Textile Dilemmas – to be Worn or to be Hung, 1997

“We have a darer on virgin ground, one who really thinks for herself. Refreshingly different as some of her own offering is, one is even more pleased that she is questioning the currently accepted parameters of art. Her intellected stance may well help make the act of art, socially more fractious.”

Keshav Malik, The Times of India

“Nath compels the viewer to step forward into her world, it is a world of weft and weave, of colour and textures and contour. The show ….. abounds in the beauty and harmony that can be spelt in the world of permutations and combinations ….. It is through a powerful process of recollection that Nath presents the conflict and cohesive nature of ideas…….. The works on the wall are not just smashing, they seem to reflect facets of the world gone by and now just living…… Nath’s show gives us insights into the world of Textiles as well as the experiential awareness about the totality of appeal in the world of design.”

Uma Nair, The Asian Age

The Fabric of Our Society, 1997

“The most imaginative use of space was in the work of Gopika Nath who used the material aspects of living ….. to recreate a lower economic household environment, which pithily comments on the lives of the inmates. The impression that one comes away with is of the sheer materiality of human existence, its little and big needs, diversions and pleasures, all represented by the overflow of matter.”

Gayatri Sinha, The Hindu

“It was a good reminder of whose effort has gone in to build the splendours others have appropriated ……. Her installation reminds us that times have changed and we have the right and power to look into the innards of every illusion.”

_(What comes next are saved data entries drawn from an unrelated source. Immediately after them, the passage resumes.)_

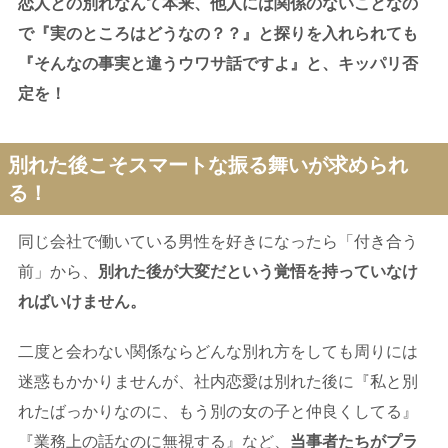
恋人との別れなんて本来、他人には関係のないことなの
で『実のところはどうなの？？』と探りを入れられても
『そんなの事実と違うウワサ話ですよ』と、キッパリ否
定を！
別れた後こそスマートな振る舞いが求められ
る！
同じ会社で働いている男性を好きになったら「付き合う
前」から、
別れた後が大変だという覚悟を持っていなけ
ればいけません。
二度と会わない関係ならどんな別れ方をしても周りには
迷惑もかかりませんが、社内恋愛は別れた後に『私と別
れたばっかりなのに、もう別の女の子と仲良くしてる』
『業務上の話なのに無視する』など、
当事者たちがプラ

Suneet Chopra, The Hindustan Times

Art for Wear

“Gopika Nath’s professional competence matched with her free expressive sense of styling and designing has made her new collection of saris quite unique.”

— The Stateman

“Gopika Nath’s hand painting on sarees is yet another exercise in pure creativity from a woman with numerous firsts to her credit.”

— The Evening News

“Gopika Nath who has shown her expertise and versatility in designing for furnishings to apparel to bed-linen, sarees, scarves and wall hangings and also carpets!  pattern making comes naturally to her…… her many faceted creativity is striking.”

Nilima Pathak, Mid-day

“Designing sarees is her forte and Gopika has designed and painted several collections for well-known stores like Vichitra and Roop Saree Kendra.”

— First City

“By no stretch of the imagination is this collection run of the mill………  Nath creates intricate patterns with delicious unconventional colour combinations…..  Nath’s modern concepts on the traditional six yard saree come close to being an art form.”

Neelam Mathews, The Hindustan Times

“Her creations are so perfect that buyers cannot believe it is hand-done……  She is a painter, a designer, a colour specialist – all rolled into one.”

Meher Castelino, Mid-day

“Move over Zandra Rhodes.  Painter-designer Gopika Nath is here with an equisite collection of hand painted sarees.”

— The Indian Express

“If you choose to wear one of Gopika Nath’s creations, it would be a bit like donning an original painting except that the fabric is not canvas but six yards of either swirling chiffon, crisp tussar, delicate brocade or clinging crepe…… Gopika Nath’s exclusive niche is well carved out.  More importantly perhaps, is that she didn’t have to be a Husain or a Bawa to do it.”